However, how do you correct between tests, if you have several separate hypotheses?
There is a lot of debate going on right now about this. There is almost a consensus now that you shouldn't just go fishing around in your data for significant p-values, as this inflates Type I error (obviously).
However, it is also true that effect sizes are not a product of any previous analyses you have done—they are only products of the data. So why would a test you do 20th be less believable than the one you happened to do 1st because of your a priori thinking?
Obviously, there is a tension here.
Should I still correct for multiple comparisons and how do you generally do that between say 4 t-tests and 6 ANOVAs?
There is no straightforward or agreed upon way of doing this. There are any number of corrections for post hoc comparisons (Bonferroni, HSD, Holm, whatever). A professor of mine had really great advice in saying that: "If there are many ways of doing something, it is because there is no best way of doing it." Or, at least, there is no widely agreed-upon way of doing it.

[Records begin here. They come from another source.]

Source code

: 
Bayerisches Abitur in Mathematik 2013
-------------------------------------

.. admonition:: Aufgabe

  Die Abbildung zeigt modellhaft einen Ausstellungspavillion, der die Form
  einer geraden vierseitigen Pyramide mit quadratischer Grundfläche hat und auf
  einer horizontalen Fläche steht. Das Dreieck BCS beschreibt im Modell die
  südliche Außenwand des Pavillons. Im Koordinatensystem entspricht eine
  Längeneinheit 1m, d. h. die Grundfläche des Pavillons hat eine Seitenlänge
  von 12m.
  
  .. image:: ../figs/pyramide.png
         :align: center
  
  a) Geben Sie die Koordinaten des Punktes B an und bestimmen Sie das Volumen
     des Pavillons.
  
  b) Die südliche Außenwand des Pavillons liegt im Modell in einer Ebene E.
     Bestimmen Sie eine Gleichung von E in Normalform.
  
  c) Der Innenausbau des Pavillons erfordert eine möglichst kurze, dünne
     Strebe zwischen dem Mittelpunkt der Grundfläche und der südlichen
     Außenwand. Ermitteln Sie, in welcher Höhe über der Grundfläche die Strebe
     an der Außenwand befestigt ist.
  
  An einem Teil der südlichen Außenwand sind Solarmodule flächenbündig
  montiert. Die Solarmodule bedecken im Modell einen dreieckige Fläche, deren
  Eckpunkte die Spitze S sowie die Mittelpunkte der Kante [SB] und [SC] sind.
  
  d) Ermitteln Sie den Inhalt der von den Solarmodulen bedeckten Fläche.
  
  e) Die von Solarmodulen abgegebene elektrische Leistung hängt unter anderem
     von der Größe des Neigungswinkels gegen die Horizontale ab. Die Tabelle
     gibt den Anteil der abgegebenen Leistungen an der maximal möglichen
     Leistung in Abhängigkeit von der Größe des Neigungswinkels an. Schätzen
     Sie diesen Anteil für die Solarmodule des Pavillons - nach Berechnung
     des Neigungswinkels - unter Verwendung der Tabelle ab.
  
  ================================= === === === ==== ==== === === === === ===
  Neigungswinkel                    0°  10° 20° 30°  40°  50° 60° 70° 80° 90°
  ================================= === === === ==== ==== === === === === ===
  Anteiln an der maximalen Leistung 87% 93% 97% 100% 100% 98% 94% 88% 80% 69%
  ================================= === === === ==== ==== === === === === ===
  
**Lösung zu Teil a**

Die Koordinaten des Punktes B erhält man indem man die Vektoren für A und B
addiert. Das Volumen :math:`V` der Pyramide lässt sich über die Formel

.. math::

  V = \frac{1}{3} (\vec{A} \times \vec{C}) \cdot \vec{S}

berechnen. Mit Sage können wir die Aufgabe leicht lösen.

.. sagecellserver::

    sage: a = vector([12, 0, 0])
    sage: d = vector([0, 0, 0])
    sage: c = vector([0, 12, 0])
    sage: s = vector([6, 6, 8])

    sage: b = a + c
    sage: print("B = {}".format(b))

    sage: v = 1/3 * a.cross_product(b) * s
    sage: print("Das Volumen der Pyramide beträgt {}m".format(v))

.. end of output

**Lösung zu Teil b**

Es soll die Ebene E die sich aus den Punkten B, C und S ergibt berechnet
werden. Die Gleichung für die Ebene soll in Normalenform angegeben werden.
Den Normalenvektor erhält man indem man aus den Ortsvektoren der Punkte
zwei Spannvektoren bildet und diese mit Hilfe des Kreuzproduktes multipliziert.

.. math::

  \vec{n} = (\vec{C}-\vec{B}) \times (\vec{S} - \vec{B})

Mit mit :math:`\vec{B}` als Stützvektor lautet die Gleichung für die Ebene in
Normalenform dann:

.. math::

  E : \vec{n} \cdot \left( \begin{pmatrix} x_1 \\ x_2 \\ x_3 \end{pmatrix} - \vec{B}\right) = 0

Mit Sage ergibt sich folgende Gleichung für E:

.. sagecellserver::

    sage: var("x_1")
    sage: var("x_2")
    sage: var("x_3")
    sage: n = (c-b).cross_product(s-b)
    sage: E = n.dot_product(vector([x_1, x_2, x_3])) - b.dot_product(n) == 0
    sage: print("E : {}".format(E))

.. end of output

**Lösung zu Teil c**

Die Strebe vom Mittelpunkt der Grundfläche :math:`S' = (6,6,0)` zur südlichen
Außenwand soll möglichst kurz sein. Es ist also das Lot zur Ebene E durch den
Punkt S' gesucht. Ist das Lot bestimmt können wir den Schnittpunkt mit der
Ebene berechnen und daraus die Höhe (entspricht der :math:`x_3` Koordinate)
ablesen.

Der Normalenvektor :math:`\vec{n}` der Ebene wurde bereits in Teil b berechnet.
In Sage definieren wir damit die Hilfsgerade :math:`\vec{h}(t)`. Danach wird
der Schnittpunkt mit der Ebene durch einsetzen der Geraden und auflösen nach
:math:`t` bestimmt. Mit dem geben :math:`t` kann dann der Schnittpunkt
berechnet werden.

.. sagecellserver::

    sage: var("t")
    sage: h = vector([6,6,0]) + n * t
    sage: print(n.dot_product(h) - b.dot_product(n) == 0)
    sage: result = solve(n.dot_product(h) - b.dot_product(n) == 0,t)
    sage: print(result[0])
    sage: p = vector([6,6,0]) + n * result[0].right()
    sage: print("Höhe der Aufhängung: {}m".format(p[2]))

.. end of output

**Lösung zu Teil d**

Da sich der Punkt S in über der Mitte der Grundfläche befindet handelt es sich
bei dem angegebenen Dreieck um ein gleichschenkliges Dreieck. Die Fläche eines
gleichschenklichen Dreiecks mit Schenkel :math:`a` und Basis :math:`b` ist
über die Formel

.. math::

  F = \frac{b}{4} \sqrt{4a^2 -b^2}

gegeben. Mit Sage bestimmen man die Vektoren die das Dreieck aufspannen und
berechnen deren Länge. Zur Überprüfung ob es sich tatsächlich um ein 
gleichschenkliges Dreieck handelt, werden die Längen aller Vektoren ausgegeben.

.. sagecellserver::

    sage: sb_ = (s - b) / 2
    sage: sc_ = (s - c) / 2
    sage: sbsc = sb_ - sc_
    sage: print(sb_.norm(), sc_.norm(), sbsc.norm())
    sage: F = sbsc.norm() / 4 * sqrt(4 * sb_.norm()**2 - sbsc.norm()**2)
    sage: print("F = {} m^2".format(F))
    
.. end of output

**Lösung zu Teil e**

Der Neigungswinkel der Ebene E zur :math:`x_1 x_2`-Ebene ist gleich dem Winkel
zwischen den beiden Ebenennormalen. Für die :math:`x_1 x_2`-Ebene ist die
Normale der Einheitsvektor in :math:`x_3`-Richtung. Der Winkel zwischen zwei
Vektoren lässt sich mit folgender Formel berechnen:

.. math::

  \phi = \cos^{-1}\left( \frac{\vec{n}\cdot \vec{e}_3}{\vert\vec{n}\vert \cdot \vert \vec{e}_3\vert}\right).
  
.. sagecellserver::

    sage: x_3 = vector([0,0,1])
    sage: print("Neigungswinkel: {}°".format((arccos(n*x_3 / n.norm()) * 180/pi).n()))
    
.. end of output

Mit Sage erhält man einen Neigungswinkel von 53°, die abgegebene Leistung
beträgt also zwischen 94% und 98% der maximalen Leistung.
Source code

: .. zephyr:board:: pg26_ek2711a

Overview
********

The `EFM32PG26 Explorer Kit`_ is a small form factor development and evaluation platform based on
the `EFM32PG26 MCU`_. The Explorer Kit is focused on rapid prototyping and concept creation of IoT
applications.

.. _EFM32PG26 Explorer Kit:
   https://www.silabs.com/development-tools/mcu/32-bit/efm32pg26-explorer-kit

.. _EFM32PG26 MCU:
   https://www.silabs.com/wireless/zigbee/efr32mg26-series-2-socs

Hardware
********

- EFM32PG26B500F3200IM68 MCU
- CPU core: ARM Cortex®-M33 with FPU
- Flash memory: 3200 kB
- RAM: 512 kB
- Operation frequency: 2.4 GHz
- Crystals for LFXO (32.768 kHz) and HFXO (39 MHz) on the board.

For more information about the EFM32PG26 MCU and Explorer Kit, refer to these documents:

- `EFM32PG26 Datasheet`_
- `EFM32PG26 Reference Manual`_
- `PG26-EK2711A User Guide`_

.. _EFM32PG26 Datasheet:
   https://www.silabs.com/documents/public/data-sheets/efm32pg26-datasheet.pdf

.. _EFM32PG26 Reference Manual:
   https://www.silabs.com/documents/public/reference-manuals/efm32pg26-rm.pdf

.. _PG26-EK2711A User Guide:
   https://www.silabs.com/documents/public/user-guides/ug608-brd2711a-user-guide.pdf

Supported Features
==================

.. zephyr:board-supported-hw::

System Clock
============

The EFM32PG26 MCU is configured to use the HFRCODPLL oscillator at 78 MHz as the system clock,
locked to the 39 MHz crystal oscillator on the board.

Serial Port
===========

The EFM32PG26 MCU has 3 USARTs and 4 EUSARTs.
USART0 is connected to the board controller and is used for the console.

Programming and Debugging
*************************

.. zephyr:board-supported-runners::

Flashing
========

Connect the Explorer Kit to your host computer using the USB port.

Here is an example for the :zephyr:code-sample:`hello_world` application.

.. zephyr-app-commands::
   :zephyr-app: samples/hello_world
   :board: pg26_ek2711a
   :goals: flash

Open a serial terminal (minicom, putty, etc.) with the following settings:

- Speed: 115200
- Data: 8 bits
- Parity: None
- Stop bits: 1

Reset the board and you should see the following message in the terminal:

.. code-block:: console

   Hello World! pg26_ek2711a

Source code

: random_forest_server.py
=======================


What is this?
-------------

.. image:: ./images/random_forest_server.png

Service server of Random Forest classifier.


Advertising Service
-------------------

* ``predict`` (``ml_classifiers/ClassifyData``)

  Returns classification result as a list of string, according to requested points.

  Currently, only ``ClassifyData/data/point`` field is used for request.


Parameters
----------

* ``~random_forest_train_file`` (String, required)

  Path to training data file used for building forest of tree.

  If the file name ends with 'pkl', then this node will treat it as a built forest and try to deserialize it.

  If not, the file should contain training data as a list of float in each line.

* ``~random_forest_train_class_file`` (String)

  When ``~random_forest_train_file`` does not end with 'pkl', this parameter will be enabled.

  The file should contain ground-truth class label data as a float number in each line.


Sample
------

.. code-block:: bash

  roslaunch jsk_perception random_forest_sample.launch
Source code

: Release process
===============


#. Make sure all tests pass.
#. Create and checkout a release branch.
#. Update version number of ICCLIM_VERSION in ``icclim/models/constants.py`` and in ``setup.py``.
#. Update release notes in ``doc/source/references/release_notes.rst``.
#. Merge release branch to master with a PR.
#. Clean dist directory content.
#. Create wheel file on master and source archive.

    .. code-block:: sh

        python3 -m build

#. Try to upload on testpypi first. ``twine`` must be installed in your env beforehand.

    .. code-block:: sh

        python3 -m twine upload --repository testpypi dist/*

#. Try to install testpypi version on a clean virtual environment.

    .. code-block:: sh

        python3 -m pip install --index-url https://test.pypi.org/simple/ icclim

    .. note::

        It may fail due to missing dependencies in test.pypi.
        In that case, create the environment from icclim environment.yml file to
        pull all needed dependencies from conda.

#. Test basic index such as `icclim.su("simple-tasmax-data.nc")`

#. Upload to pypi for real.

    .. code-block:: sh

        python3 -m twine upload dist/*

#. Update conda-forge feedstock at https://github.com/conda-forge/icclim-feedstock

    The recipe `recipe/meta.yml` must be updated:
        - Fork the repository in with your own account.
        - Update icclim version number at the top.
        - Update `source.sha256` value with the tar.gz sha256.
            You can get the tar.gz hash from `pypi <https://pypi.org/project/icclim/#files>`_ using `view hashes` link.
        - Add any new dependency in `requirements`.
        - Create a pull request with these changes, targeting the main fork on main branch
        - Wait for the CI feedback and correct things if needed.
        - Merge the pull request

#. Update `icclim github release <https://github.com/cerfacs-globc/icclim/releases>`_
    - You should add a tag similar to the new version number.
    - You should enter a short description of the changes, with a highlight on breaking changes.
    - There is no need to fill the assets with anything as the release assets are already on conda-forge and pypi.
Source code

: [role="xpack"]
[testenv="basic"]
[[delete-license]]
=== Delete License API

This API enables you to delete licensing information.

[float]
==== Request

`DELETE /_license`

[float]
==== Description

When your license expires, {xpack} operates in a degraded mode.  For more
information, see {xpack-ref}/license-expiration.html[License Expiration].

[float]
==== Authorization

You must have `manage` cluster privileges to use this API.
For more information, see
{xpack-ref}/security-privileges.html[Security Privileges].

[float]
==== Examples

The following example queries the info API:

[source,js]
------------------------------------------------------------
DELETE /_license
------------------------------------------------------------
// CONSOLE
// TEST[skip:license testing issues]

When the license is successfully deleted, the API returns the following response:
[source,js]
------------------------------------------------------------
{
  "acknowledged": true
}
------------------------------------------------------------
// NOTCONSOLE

You could simply divide .05 by 10 (the number of tests you did total, similar to a Bonferroni correction) to be very conservative. However, this might give you a Type II error simply because you were wrong a priori, which we don't want either!
Is doing this many tests fishing and general bad practice?
Collecting data, not finding what you wanted a priori, and then digging around, doing dozens of tests, and then finding something significant is not bad practice. HOWEVER, it becomes bad practice when you communicate the finding to an audience like it was the very first test you did, like you had predicted it the whole time, and hiding any other tests you did beforehand. This becomes a disastrous practice if you are hiding a test you did beforehand that might contradict the significant finding you found.
Should I ignore it completely
No, but be more skeptical than you generally would (I hope you are always skeptical of what one study finds).
could I simply call it exploratory?
Yes. It is OK to include this analysis in a paper. However, be very upfront about how many tests you did beforehand, that you hadn't initially predicted it, and report any analyses that you did in the data that could contradict whatever you found.
Also, do not take one study too seriously. I forgot who said it first—I believe it has been attributed to many people—but the saying goes that, "An ounce of replication is worth a ton of inferential statistics." Instead of getting so in a fuss about how to correct a p-value, why not take the interesting finding you had and replicate it with a well-powered sample?
If I were reviewing a paper and someone says, "We dug around in the data and found X. Here is the study that shows X," I would likely reject.
However, if someone said, "We dug around in the data and found X. Here is a study that shows X. Now here are Studies 2, 3, and 4 that directly and conceptually replicate X." I would say, awesome! Who cares that you didn't predict it at first? You have now done a number of tests replicating it, showing less doubt that it was Type I error.
Overall: Dig around all you want. Get to know your data. But don't find p < .05, go run off and tell people only about that, pretending like you had the idea the whole time. If you find something interesting, think about it, put it in your back pocket, and try to replicate it if you think it is really worth something.
This is a hot-button issue, and I'm sure some may not agree with me. But I think what I've proposed is a reasonable way to approach exploratory analyses when correcting p-values isn't within a test (i.e., I just do HSD on post-hoc comparisons for an ANOVA), but between a number of different, conceptually different statistical tests.